▶ **Document passage**
================
I think that if we lived in a world where The Dark Knight didn't exist, The Dark Knight Rises would seem like a pretty good Batman movie. But Heath Ledger's Joker ruined movie villaindom for everyone else, somehow managing to find a way to play a maniac who made sense as a maniac. Villains in superhero movies don't usually have sensible plans, and you kind of have to roll with it if you're going to get through the thing without laughing in the wrong places. Ledger's Joker was somehow crazy enough that it made some kind of sense that he'd be doing insane things just for the fun of it, and just scary enough that you could believe that other people would go along with the plan for fear of what might happen if they didn't. And the scale of his operations was somewhat plausible. 

By contrast, Bane, the villain of the piece for tonight's feature presentation, is completely nuts and working on a scale too vast ever to make sense. And crucially, he's not funny. This is the script's fault; in Inception, Hardy's character got most of the good one-liners and made hay with them. If there was anything there that could be spun for fun, Hardy would have found a way. And Bane's got movie villain delegation syndrome; not since John Lithgow in Cliffhanger (a film which also featured a mid air assault on one plane from another one!) have I seen a criminal mastermind with such poor management skills. Killing your subordinates whenever they annoy you may well keep them on their toes, but after the first couple of weeks, they're mostly on their toes looking for a good place to stand when they stick a bunch of knives in your back. Yet somehow we're supposed to figure that this is a guy who attracts slavish loyalty from a huge gang of minions over a period of years. I could not get my head round that problem.

It falls to Anne Hathaway to plug the chuckle gap. As comforting news goes, this is kind of like being told that it will be Steve Buscemi's job to lead the elite team of commandos in hand to hand combat with space aliens; you want to believe this is all going to work out, but it's not how you would have planned it if someone had given you a blank sheet of paper. Catwoman's always in principle a fun character and Anne Hathaway does her best, but the material isn't always there. And there's precious little light relief from anyone else.

I have to make allowances; Nolan is setting out to make a set of serious movies about what superheroing would be all about, so he's going to be aiming for a certain portentous tone, but dear god in heaven; it's superhero movies. Ludicrously scaled villains. Maniacal revenge-driven plots which don't make a button of sense. A man wearing a mask he can never take off (which just left me wondering how he ate). A whole city cut off from the rest of the world and held hostage with a nuclear bomb for months. That's kind of balderdash, no matter how seriously you're pitching it. There's no point in being quite so po-faced about it.

As always, Caine is fun and Morgan Freeman twinkles reliably. Joseph Gordon Levitt once again steals the movie off the ostensible principal cast; I'm not sure what he does when he sets his mind to it, but he has few equals in the odd business of playing a smart guy trying to solve a problem. And there's any amount of pretty good set pieces, including the air assault at the beginning of the movie (Oh look, Aidan Gillen has added sleazy CIA contractor to his list of scumbag characters! And, oh, sure, it's completely unexpected that one of the three guys with bags on their heads will turn out to be the villain after all.) So it's not like this is a bad movie. It's just not a good Christopher Nolan movie, is all.

Without wanting to go all Joel Schumacher on it and have nothing but comedy villains with punchlines for every occasion, it would have been better with a funnier villain to balance the fundamental humourlessness of Christian Bale's Batman impersonation (Bale was quite wry as Bruce Wayne in the earlier films, but the downbeat tone of the whole movie has really cut that away). And it would have been better as a smaller, more intimate movie. Smaller stakes wouldn't have taken so long to set up, and would have been every bit as powerful as the over the top plot we actually got.
================
▶ **Excerpted records**
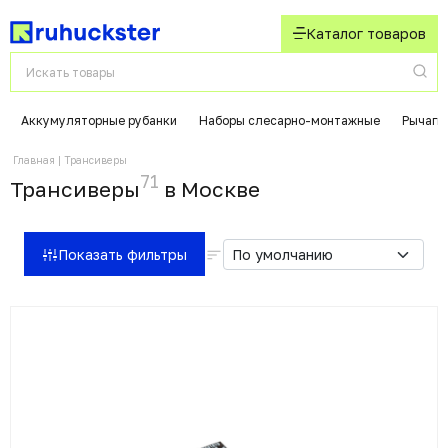
Каталог товаров
Аккумуляторные рубанки
Наборы слесарно-монтажные
Рычаги
Главная
Трансиверы
71
Трансиверы
в Москвe
Показать фильтры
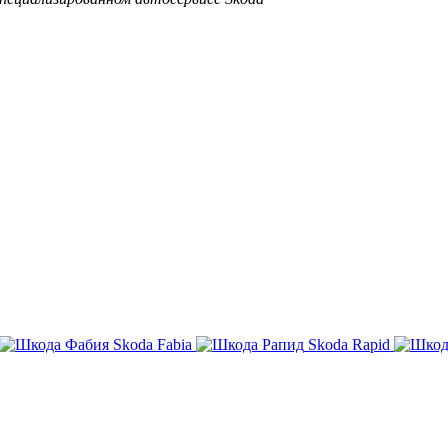
Skoda Fabia
Skoda Rapid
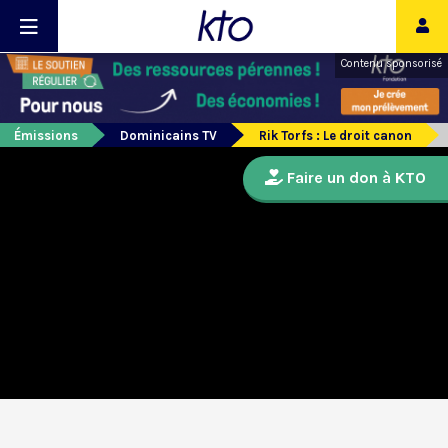
Contenu sponsorisé
Émissions
Dominicains TV
Rik Torfs : Le droit canon
Faire un don à KTO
================
▶ **Problem statement**
In the review of The Dark Knight Rises, can you rewrite the part that opens with "I have to make" and closes with "po-faced about it.", replacing "balderdash" with "nonsense"?

▶ **Result of the task**
I have to make allowances; Nolan is setting out to make a set of serious movies about what superheroing would be all about, so he's going to be aiming for a certain portentous tone, but dear god in heaven; it's superhero movies. Ludicrously scaled villains. Maniacal revenge-driven plots which don't make a button of sense. A man wearing a mask he can never take off (which just left me wondering how he ate). A whole city cut off from the rest of the world and held hostage with a nuclear bomb for months. That's kind of nonsense, no matter how seriously you're pitching it. There's no point in being quite so po-faced about it.